Many of these challenges interact with one another. For example, the authors cite the opinions of faculty members who feel that the heavy involvement of senior administrators in hiring and promotion decisions may contribute to the emphasis on quantity in publications rather than quality, and report that professors in the study consistently discussed the need for stronger, more robust peer review processes when it comes to faculty promotions, journal publications, and grant competitions.
Professors also raised concerns about excessive government involvement in universities’ operations and limitations on academic freedom, which several professors describe as “one of the most significant barriers to the nation’s leading universities joining the elite of the world, although many were also quick to point out that academic freedom had indeed improved over the last decade or so.”
In an interview Rhoads said that while the general trend from the 1990s onward has been toward increasing academic freedom, “there have been periods of time, such as in the last year or so, where it seems like they’ve taken a couple of steps back.”
Scholars have not been excluded from the broader crackdown on political expression in China that began after President Xi Jinping assumed power in 2013, and most recently the case of Ilham Tohti, a Uighur professor of economics charged with inciting separatism, has prompted international concern. As The New York Times reported, the charges are reportedly based on the content of Tohti’s lectures and of a website he created.
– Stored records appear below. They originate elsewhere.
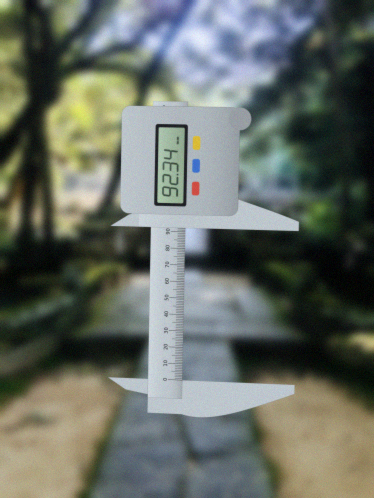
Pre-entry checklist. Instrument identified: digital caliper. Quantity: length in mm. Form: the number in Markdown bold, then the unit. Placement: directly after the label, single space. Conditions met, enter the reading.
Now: **92.34** mm
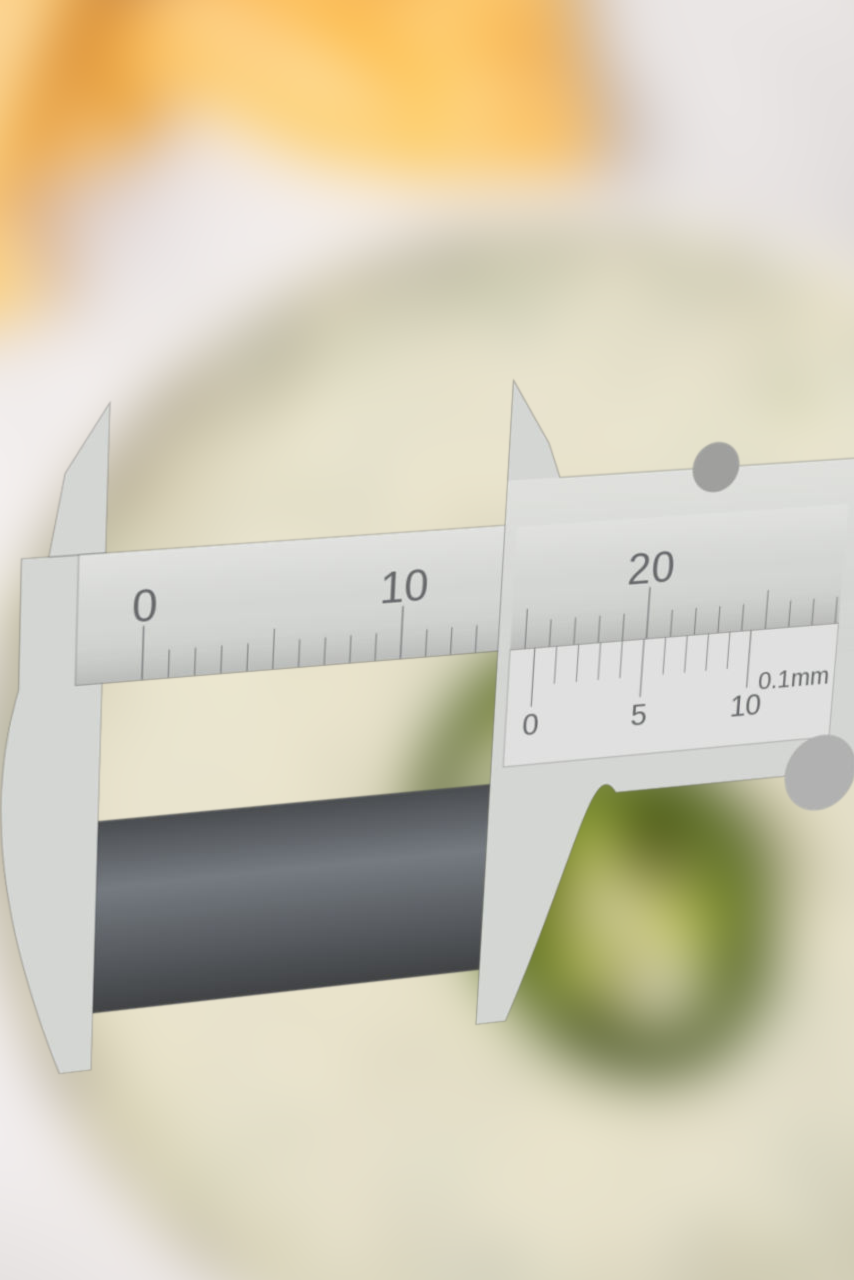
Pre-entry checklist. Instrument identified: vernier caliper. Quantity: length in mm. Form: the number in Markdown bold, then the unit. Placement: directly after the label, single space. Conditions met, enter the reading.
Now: **15.4** mm
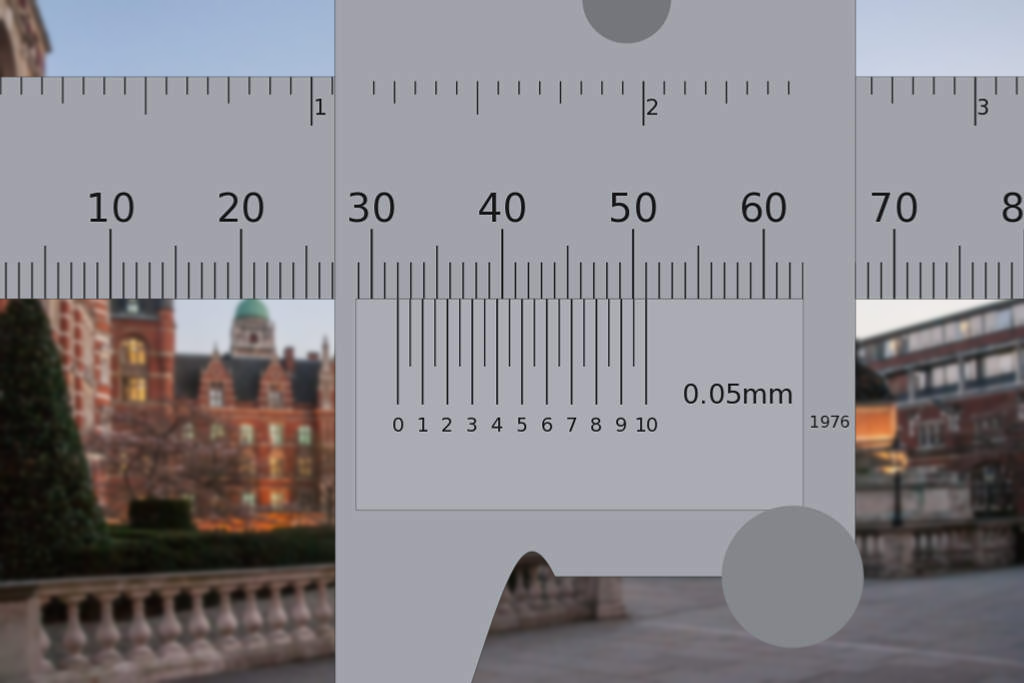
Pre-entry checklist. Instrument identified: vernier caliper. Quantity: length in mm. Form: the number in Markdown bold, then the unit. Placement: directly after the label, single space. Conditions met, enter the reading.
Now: **32.0** mm
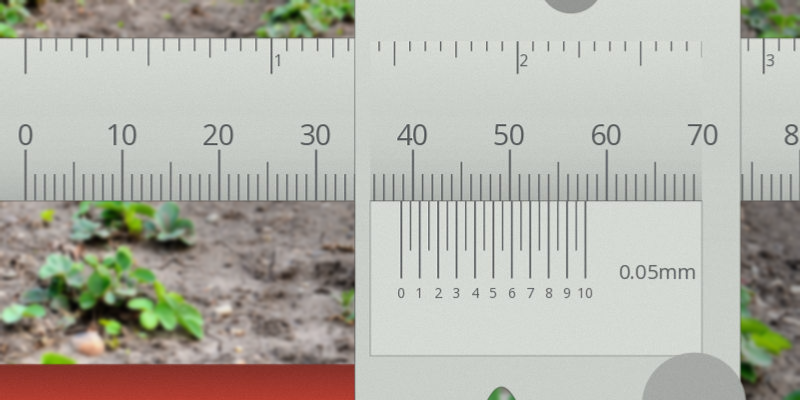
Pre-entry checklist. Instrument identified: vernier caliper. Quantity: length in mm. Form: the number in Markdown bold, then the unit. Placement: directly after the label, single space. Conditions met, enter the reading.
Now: **38.8** mm
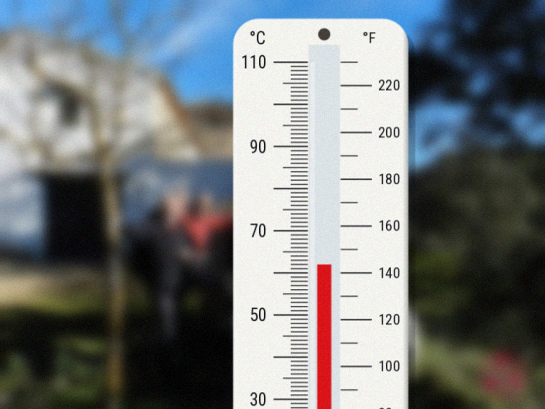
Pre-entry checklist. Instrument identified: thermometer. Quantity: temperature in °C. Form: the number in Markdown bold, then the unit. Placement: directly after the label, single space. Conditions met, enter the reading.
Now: **62** °C
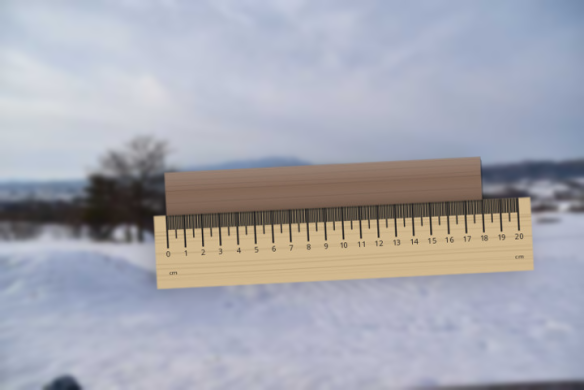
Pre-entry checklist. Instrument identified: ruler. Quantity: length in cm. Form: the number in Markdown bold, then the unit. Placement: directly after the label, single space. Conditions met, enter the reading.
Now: **18** cm
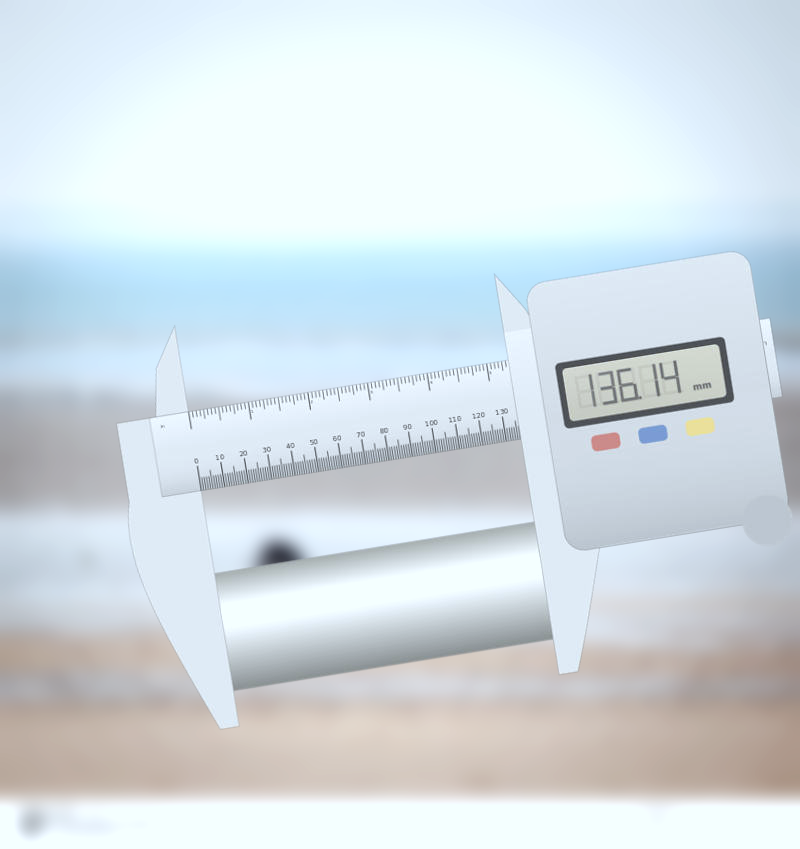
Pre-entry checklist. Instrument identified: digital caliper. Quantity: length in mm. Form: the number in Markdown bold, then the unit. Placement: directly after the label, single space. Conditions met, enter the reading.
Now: **136.14** mm
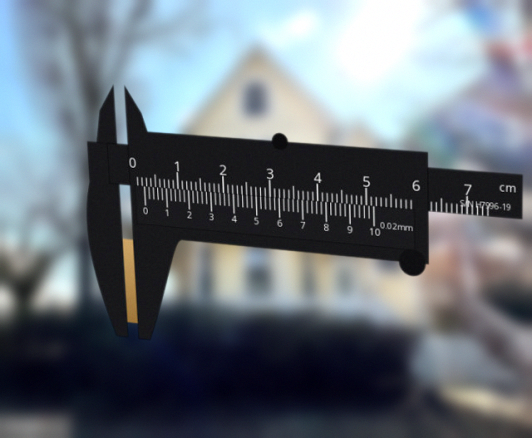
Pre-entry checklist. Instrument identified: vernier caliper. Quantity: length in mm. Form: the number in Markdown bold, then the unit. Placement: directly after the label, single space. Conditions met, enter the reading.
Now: **2.5** mm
Rhoads said he believes that China is still lacking “world-class” universities in the Western sense of the term because of the issues of institutional autonomy and academic freedom. “But they’re close in some other ways, very close,” he said, noting, as just one example, Tsinghua’s marked success in obtaining U.S. patents. (And because these are common yardsticks, it’s worth noting that Peking and Tsinghua appear as 45th and 50th, respectively, in the Times Higher Education world ranking of universities. Though their performance is improving in the Shanghai Jiao Tong ranking, in that league table Peking and Tsinghua haven’t yet cracked the top 100.)
“The title says ‘rising research universities’; that implies that things are getting better,” Rhoads said. “I think they are, but there is still a long way to go and there are impediments.”